Nick and Sal bought some more water from a kiosk down a side street and returned to the bike, still laughing about the reaction of the people in the cafe. They climbed onto the bike and Sal felt a lot more relaxed than when they had set off from Agios, in fact she was actually looking forward to the rest of the journey.
“How far is Matala from here Nick?” Sal shouted, once they had joined the highway again.
“I’m not a hundred percent sure; I’ve never been to Matala before but I’ve worked out it should take us about an hour and a half from here.”
Their journey would take them almost straight down the centre of the island from the north to the south coast.
“Okay, no problem,” she said, leaning closer to him and slipping hesitant arms around his middle. She knew she probably shouldn’t, but she loved riding like that, and it just seemed like the natural thing to do. Nick smiled to himself.
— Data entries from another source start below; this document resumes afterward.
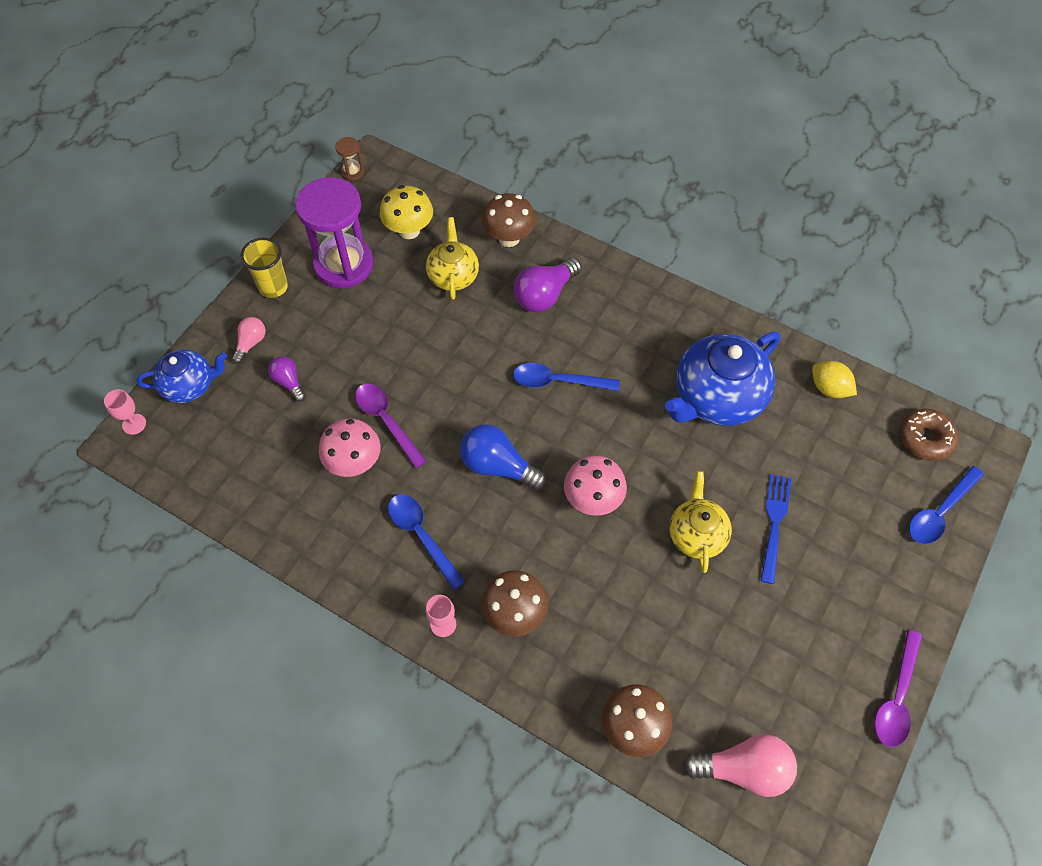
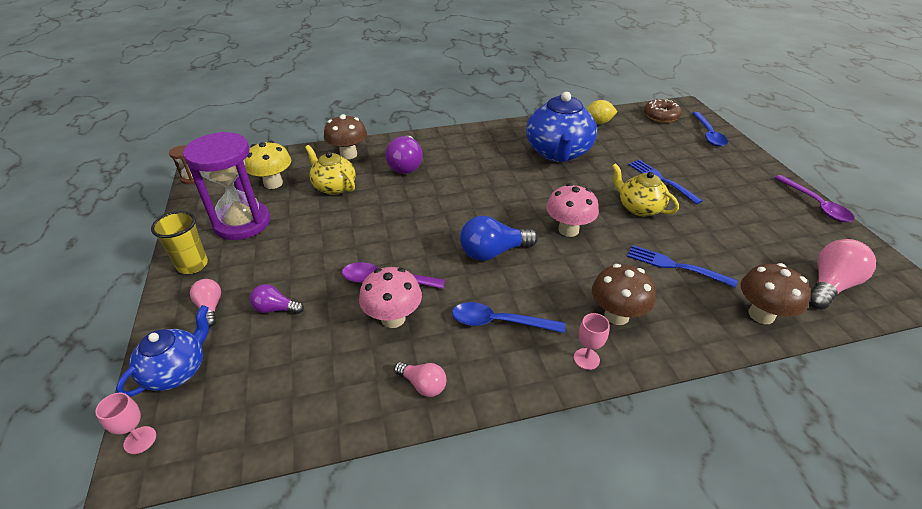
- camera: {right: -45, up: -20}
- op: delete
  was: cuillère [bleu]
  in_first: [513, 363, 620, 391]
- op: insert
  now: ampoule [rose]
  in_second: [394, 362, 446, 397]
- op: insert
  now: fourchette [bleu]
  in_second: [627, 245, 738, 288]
Approximately thirty minutes after they had set off from Heraklion, the road began to cut through the largest agricultural area in Crete, the Messara Plain. The area was very remote, and few buildings could be seen breaking up the huge expanse of olive groves, vineyards and fields of grain. To their left they could see a couple of tiny villages dotting the horizon, but they were barely more than a cluster of white boxes. To their right they had an impressive view of the Psiloritis mountain range stretching out to the west of the island towards Rethymno. In the foreground the mountains appeared to be covered with a blanket of green. This was an unusual sight for Nick and Sal, as most of the east received a lot less rainfall and, in the summer months particularly, the landscape there seemed to be burnished by the heat of the sun. From the Messara Plain however, for as far as the eye could see, there were trees and vegetation of all kinds, and the distant Psiloritis mountains took on a blue tinge with the haze from the sun smoking the view.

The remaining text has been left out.